Step-4. Examine invoices for evidence of ownership.

Step-5. Review minutes of the board of directors’ meetings.

F. Related Income Statement Effects

Verify that ending inventory on the balance sheet is identical to ending inventory in the Cost of Goods Sold section.


Substantive Tests for Fixed Assets Example

A. Presentation and Disclosure

Read the financial statements in order to verify:

  • Disclosure of historical cost
  • Disclosure of depreciation methods under GAAP
  • Financial statement classification
  • Disclosure of restrictions

B. Valuation or Allocation

Step-1. Examine invoices.

Step-2. Inspect lease agreements and ascertain the proper accounting treatment (e.g., capital vs. operating lease).

Step-3. Analyze repairs and maintenance accounts.

Step-4. Analyze related accumulated depreciation accounts.

Step-5. Vouch entries in fixed asset accounts.

Step-6. Test extensions and footings on client-submitted schedules.

C. Completeness

Step-1. Perform analytical procedures.

Step-2. Inspect fixed assets.

Step-3. Examine subsidiary schedules.

Step-4. Reconcile subsidiary schedules with general ledger control.

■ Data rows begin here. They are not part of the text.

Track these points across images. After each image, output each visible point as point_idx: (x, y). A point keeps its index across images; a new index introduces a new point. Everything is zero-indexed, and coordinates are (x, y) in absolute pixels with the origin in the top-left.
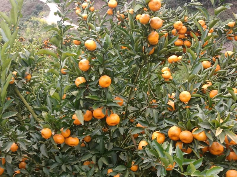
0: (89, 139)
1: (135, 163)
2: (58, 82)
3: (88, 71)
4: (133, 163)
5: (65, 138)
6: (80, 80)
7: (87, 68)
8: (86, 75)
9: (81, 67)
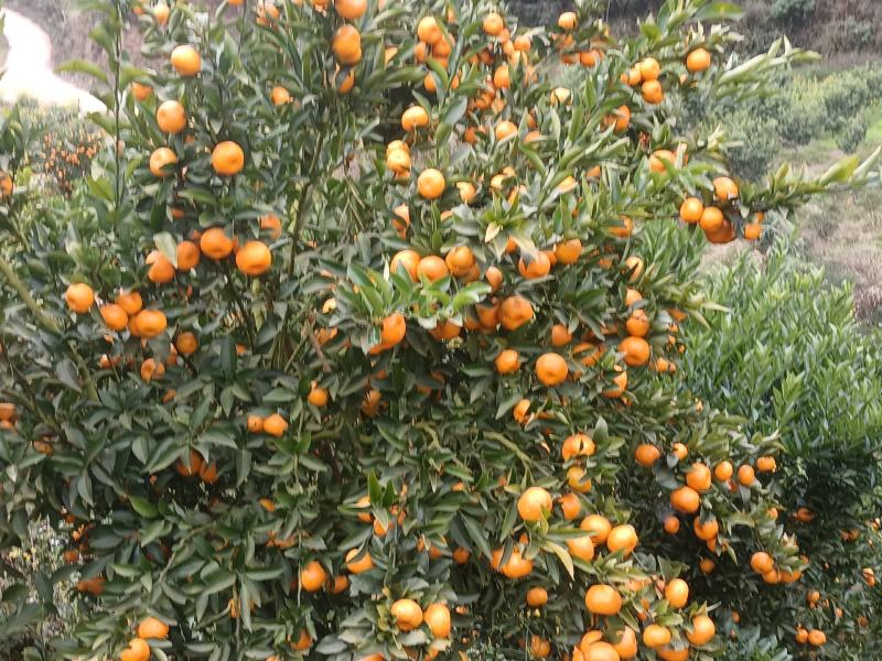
0: (191, 345)
1: (319, 384)
2: (110, 151)
3: (183, 133)
4: (314, 384)
5: (130, 317)
6: (162, 157)
7: (180, 124)
8: (176, 143)
9: (162, 121)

D. Existence or Occurrence

Step-1. Inspect fixed assets.

Step-2. Examine supporting documentation.

E. Rights and Obligations

Step-1. Inspect invoices.

Step-2. Inspect lease agreements.

Step-3. Inspect insurance policies.

Step-4. Inspect title documents.

Step-5. Inspect personal property tax returns.

Step-6. Read minutes of the board of directors’ meetings.

F. Related Income Statement Effects

Step-1. Recalculate depreciation expenses.

Step-2. Recalculate gain or loss on disposal of fixed assets.


What Else is Needed in Preparing a Substantive Tests Program?

The next steps, in developing an audit work program, are identifying the flow of transactions in the accounting process and developing an understanding of relevant generally accepted accounting principles.

Finally, you must select the appropriate audit procedures from among the following general procedures:

  • Inspection of related documents
  • Observation of procedures
  • Confirmation of account balances and existence of assets, liabilities and transactions
  • Inquiry of company personnel
  • Retracing of transactions from books to records
  • Recalculation of extensions and footings
  • Vouching of documents to verify propriety and validity
  • Counting of tangible assets
  • Scanning (quick-checking) of documents, schedules, and accounts
  • Scrutinizing of documents, schedules, and accounts
  • Reading or reviewing of documents, minutes of board meetings, and financial statements
  • Comparison of perpetual records with physical assets
  • Analysis of account balances

Although the nature of substantive tests is a matter of professional judgment, effective client internal control is a positive influence. For that reason, an auditor may decide to decrease the amount of substantive testing, omit certain procedures, and/or schedule interim testing. Weak internal control will, conversely, result in increased substantive testing, the need for additional audit procedures, and/or scheduling testing at or after year-end.